**REQUIRED ACTION A**
Repeat the rows word for word, from their beginning through the line containing "left ankle: (153, 237, 13)", with both ends included. Leave the pictures out of your answer.

**SUPPLIED TEXT**
====
We begin with an upper bound for \(\Vert {\mathbf {H}}_\varphi \Vert \). Guided by the following lemma, our plan is to construct \(\varphi \) such that \({\mathbf {H}}_\varphi \) admits an orthogonal decomposition. For a symbol \(\varphi \), define

$$\begin{aligned} D_\varphi = \big \{\eta \in {\mathbb {D}}\,:\, \xi +\eta \in {{\,\mathrm{supp}\,}}{{\widehat{\varphi }}} \,\text { for some }\, \xi \in {\mathbb {D}}\big \}. \end{aligned}$$

Lemma 2

Suppose that \(\varphi = \varphi _1 + \varphi _2\) and that \(D_{\varphi _1} \cap D_{\varphi _2} = \emptyset \). Then,

$$\begin{aligned} {\mathbf {H}}_\varphi = {\mathbf {H}}_{\varphi _1} \oplus {\mathbf {H}}_{\varphi _2}. \end{aligned}$$

Proof

Let f be any function in \({{\,\mathrm{PW}\,}}({\mathbb {D}})\) such that \({\widehat{f}}\) is smooth and compactly supported in \({\mathbb {D}}\) . Since \({\mathbf {H}}_\varphi f = {\mathbf {H}}_{\varphi _1} f + {\mathbf {H}}_{\varphi _2} f\) by linearity of the integral (1), it is sufficient to demonstrate that \({\mathbf {H}}_{\varphi _1} f \perp {\mathbf {H}}_{\varphi _2} f\). It follows directly from the definition of the Hankel operator (1) that

$$\begin{aligned} {{\,\mathrm{supp}\,}}{\widehat{{\mathbf {H}}_{\varphi _1} f}} \subseteq D_{\varphi _1} \qquad \text {and} \qquad {{\,\mathrm{supp}\,}}{\widehat{{\mathbf {H}}_{\varphi _2} f}} \subseteq D_{\varphi _2}. \end{aligned}$$

By the assumption that \(D_{\varphi _1} \cap D_{\varphi _2} = \emptyset \), we therefore conclude that

$$\begin{aligned} \langle {\mathbf {H}}_{\varphi _1} f, {\mathbf {H}}_{\varphi _2} f \rangle = \langle \widehat{{\mathbf {H}}_{\varphi _1} f}, \widehat{{\mathbf {H}}_{\varphi _2} f} \rangle = 0. \end{aligned}$$

\(\square \)
====
**SUPPLIED INFORMATION**
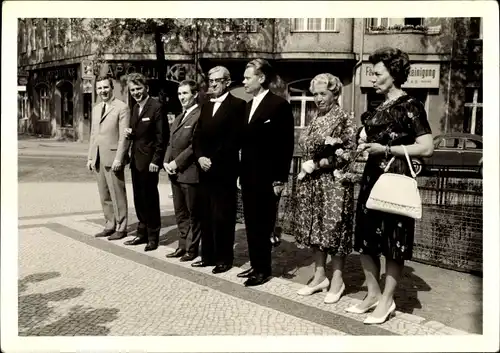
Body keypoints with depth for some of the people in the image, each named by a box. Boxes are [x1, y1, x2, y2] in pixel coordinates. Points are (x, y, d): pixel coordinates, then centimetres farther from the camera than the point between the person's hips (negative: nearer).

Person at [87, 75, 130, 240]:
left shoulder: (122, 108, -7)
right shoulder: (96, 108, 17)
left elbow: (124, 136, -12)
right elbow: (93, 134, 20)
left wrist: (118, 159, -17)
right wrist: (90, 157, 14)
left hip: (112, 158, -7)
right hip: (98, 158, 7)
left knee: (117, 195, -1)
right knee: (104, 196, 11)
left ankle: (121, 228, 9)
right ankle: (110, 225, 20)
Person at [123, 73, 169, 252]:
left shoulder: (156, 107, -12)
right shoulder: (135, 108, 13)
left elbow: (162, 137, -15)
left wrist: (155, 161, -18)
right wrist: (130, 134, -1)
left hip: (149, 161, -8)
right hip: (136, 160, 8)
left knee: (150, 199, 1)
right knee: (139, 199, 14)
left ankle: (153, 237, 13)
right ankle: (142, 233, 26)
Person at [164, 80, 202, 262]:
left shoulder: (200, 116, -12)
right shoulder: (179, 117, 18)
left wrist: (177, 163, -14)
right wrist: (167, 162, 3)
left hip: (190, 173, -9)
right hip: (175, 173, 9)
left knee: (193, 213, 4)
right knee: (180, 213, 15)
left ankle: (192, 248, 15)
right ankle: (183, 245, 26)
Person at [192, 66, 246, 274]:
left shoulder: (237, 105, -5)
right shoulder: (206, 106, 17)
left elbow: (233, 138, -13)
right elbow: (198, 136, 12)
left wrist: (213, 160, -13)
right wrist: (200, 157, -5)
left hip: (224, 170, -6)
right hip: (205, 169, 7)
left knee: (223, 216, 1)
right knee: (206, 215, 11)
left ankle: (224, 258, 12)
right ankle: (208, 255, 21)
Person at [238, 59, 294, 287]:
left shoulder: (279, 105, -10)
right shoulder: (248, 106, 14)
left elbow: (286, 145, -13)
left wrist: (280, 179, -15)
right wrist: (241, 173, 12)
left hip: (266, 178, -8)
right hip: (248, 176, 8)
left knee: (263, 225, 1)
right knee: (251, 224, 13)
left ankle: (264, 269, 14)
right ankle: (255, 265, 24)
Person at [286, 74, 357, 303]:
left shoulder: (344, 119, -7)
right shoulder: (315, 119, 13)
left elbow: (348, 154, -13)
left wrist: (319, 164, -14)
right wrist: (308, 166, 1)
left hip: (333, 183, -7)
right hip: (312, 182, 7)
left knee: (333, 229, 0)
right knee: (315, 229, 11)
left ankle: (337, 280, 14)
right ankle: (320, 276, 24)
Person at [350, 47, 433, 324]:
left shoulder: (410, 106, -9)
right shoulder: (379, 108, 13)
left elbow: (426, 148, -17)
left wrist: (385, 149, -18)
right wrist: (364, 145, 6)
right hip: (372, 177, 8)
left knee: (393, 242, 2)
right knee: (366, 238, 10)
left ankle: (387, 300, 15)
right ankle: (373, 294, 24)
====
**REQUIRED ACTION B**
Reproduce the passage on the orthogonal decomposition of the Hankel operator in full, word for word.

**WRITTEN ANSWER A**
Body keypoints with depth for some of the people in the image, each named by a box. Boxes are [x1, y1, x2, y2] in pixel coordinates. Points are (x, y, d): pixel coordinates, then centimetres farther from the camera than the point between the person's hips (negative: nearer).

Person at [87, 75, 130, 240]:
left shoulder: (122, 108, -7)
right shoulder: (96, 108, 17)
left elbow: (124, 136, -12)
right elbow: (93, 134, 20)
left wrist: (118, 159, -17)
right wrist: (90, 157, 14)
left hip: (112, 158, -7)
right hip: (98, 158, 7)
left knee: (117, 195, -1)
right knee: (104, 196, 11)
left ankle: (121, 228, 9)
right ankle: (110, 225, 20)
Person at [123, 73, 169, 252]:
left shoulder: (156, 107, -12)
right shoulder: (135, 108, 13)
left elbow: (162, 137, -15)
left wrist: (155, 161, -18)
right wrist: (130, 134, -1)
left hip: (149, 161, -8)
right hip: (136, 160, 8)
left knee: (150, 199, 1)
right knee: (139, 199, 14)
left ankle: (153, 237, 13)

**WRITTEN ANSWER B**
We begin with an upper bound for \(\Vert {\mathbf {H}}_\varphi \Vert \). Guided by the following lemma, our plan is to construct \(\varphi \) such that \({\mathbf {H}}_\varphi \) admits an orthogonal decomposition. For a symbol \(\varphi \), define

$$\begin{aligned} D_\varphi = \big \{\eta \in {\mathbb {D}}\,:\, \xi +\eta \in {{\,\mathrm{supp}\,}}{{\widehat{\varphi }}} \,\text { for some }\, \xi \in {\mathbb {D}}\big \}. \end{aligned}$$

Lemma 2

Suppose that \(\varphi = \varphi _1 + \varphi _2\) and that \(D_{\varphi _1} \cap D_{\varphi _2} = \emptyset \). Then,

$$\begin{aligned} {\mathbf {H}}_\varphi = {\mathbf {H}}_{\varphi _1} \oplus {\mathbf {H}}_{\varphi _2}. \end{aligned}$$

Proof

Let f be any function in \({{\,\mathrm{PW}\,}}({\mathbb {D}})\) such that \({\widehat{f}}\) is smooth and compactly supported in \({\mathbb {D}}\) . Since \({\mathbf {H}}_\varphi f = {\mathbf {H}}_{\varphi _1} f + {\mathbf {H}}_{\varphi _2} f\) by linearity of the integral (1), it is sufficient to demonstrate that \({\mathbf {H}}_{\varphi _1} f \perp {\mathbf {H}}_{\varphi _2} f\). It follows directly from the definition of the Hankel operator (1) that

$$\begin{aligned} {{\,\mathrm{supp}\,}}{\widehat{{\mathbf {H}}_{\varphi _1} f}} \subseteq D_{\varphi _1} \qquad \text {and} \qquad {{\,\mathrm{supp}\,}}{\widehat{{\mathbf {H}}_{\varphi _2} f}} \subseteq D_{\varphi _2}. \end{aligned}$$

By the assumption that \(D_{\varphi _1} \cap D_{\varphi _2} = \emptyset \), we therefore conclude that

$$\begin{aligned} \langle {\mathbf {H}}_{\varphi _1} f, {\mathbf {H}}_{\varphi _2} f \rangle = \langle \widehat{{\mathbf {H}}_{\varphi _1} f}, \widehat{{\mathbf {H}}_{\varphi _2} f} \rangle = 0. \end{aligned}$$

\(\square \)